Stated goal A>
Answer these questions about the film review, one answer per line with the same markers:
(i) In what place does Juan Oliver start work as a prison guard?
(ii) How many months pregnant is his wife, Elena?
(iii) What cell do his new colleagues take him into?

Quoted passage>
↓

18 of 19 people found the following review helpful By Tommy Dooley TOP 100 REVIEWER on 12 Jan. 2012
Format: DVD
This great film from Spain (with French participation in Canal+ etc) is pretty basic in terms of plot. The main protagonist is one Juan Oliver (Alberto Ammann) - he is starting work as a prison guard in Zamora. He is keen to make a good impression so pops along in his civilian clothing a day early, just to see how things are done. He wants to make this career change work as he has a wife, Elena, who is six months pregnant.

On arrival he is shown around by his new work mates, they explain the facility is falling apart and as they do so, a piece of the ceiling collapses and hits Juan on the head, rendering him unconscious. They take him into the empty, but spooky, Cell 211. This happens to coincide with the signal for the riot to begin. Juan is out cold and his new colleagues decide to make a brave but strategic withdrawal, leaving him in the cell.

↑

Stated goal B>
Please edit the rows below, changing "layout element" to "page element" and keeping everything else unchanged. Leave the pictures out of your answer.

Image-based layout rows:
↓

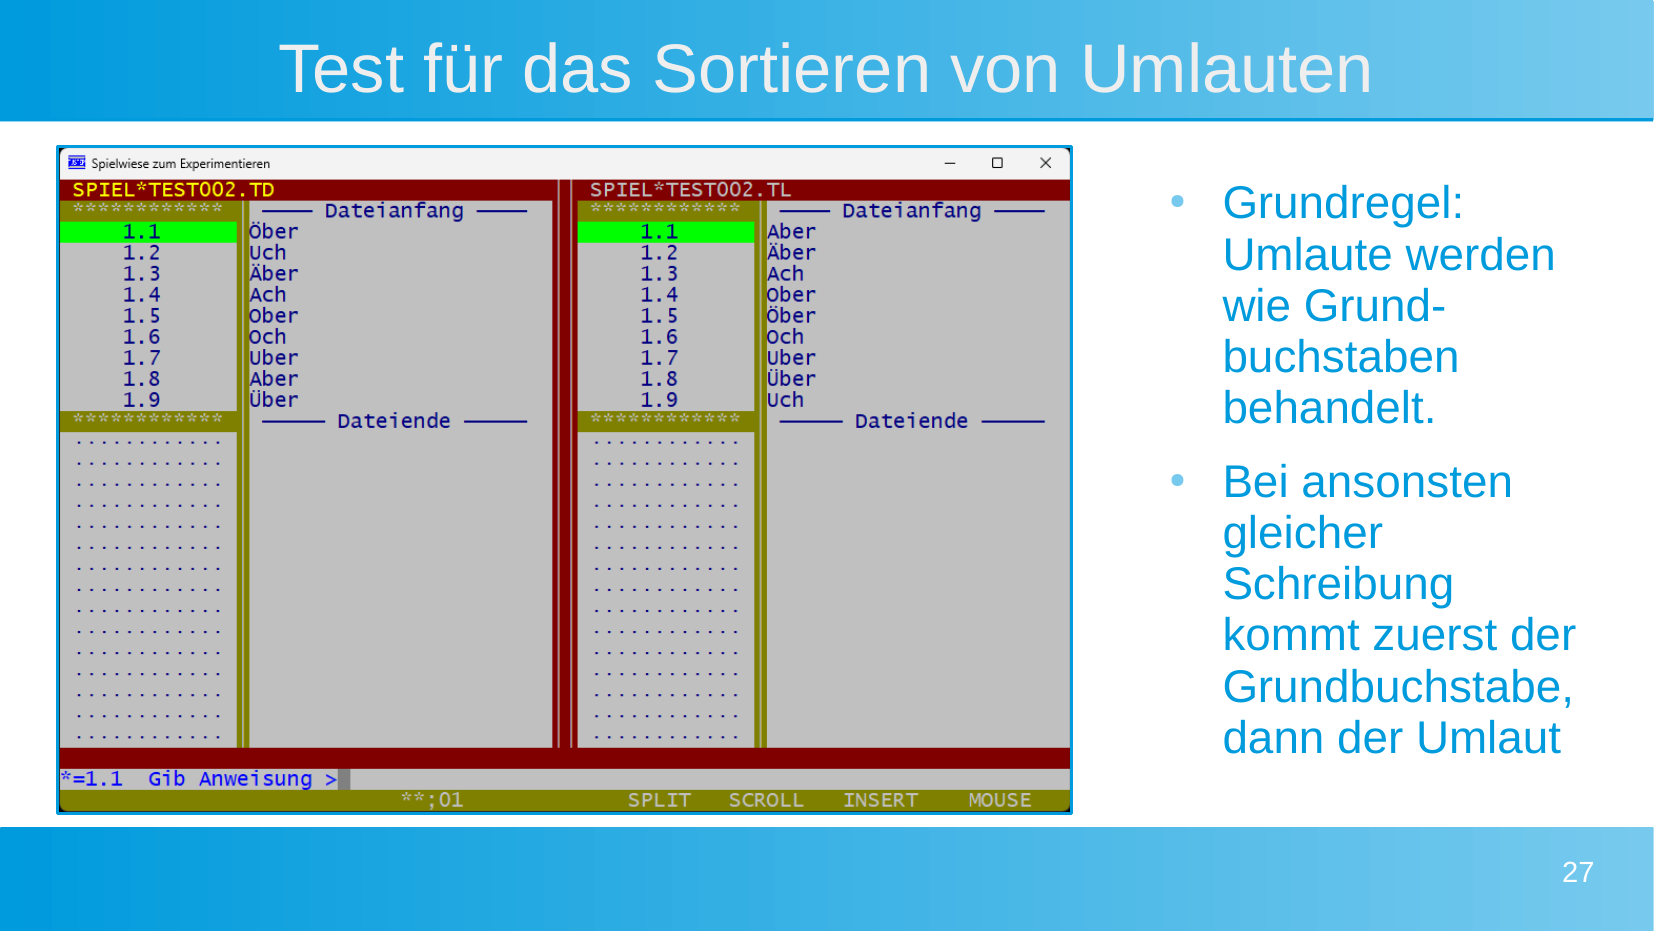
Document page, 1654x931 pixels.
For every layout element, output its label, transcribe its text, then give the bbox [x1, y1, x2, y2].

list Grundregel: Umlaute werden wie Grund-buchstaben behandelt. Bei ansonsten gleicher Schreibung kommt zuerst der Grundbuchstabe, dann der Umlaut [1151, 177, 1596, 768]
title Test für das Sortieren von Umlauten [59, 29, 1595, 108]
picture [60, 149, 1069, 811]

↑

Written reply A>
(i) Zamora
(ii) Six
(iii) Cell 211

Written reply B>
Document page, 1654x931 pixels.
For every page element, output its label, transcribe its text, then give the bbox [x1, y1, x2, y2].

list Grundregel: Umlaute werden wie Grund-buchstaben behandelt. Bei ansonsten gleicher Schreibung kommt zuerst der Grundbuchstabe, dann der Umlaut [1151, 177, 1596, 768]
title Test für das Sortieren von Umlauten [59, 29, 1595, 108]
picture [60, 149, 1069, 811]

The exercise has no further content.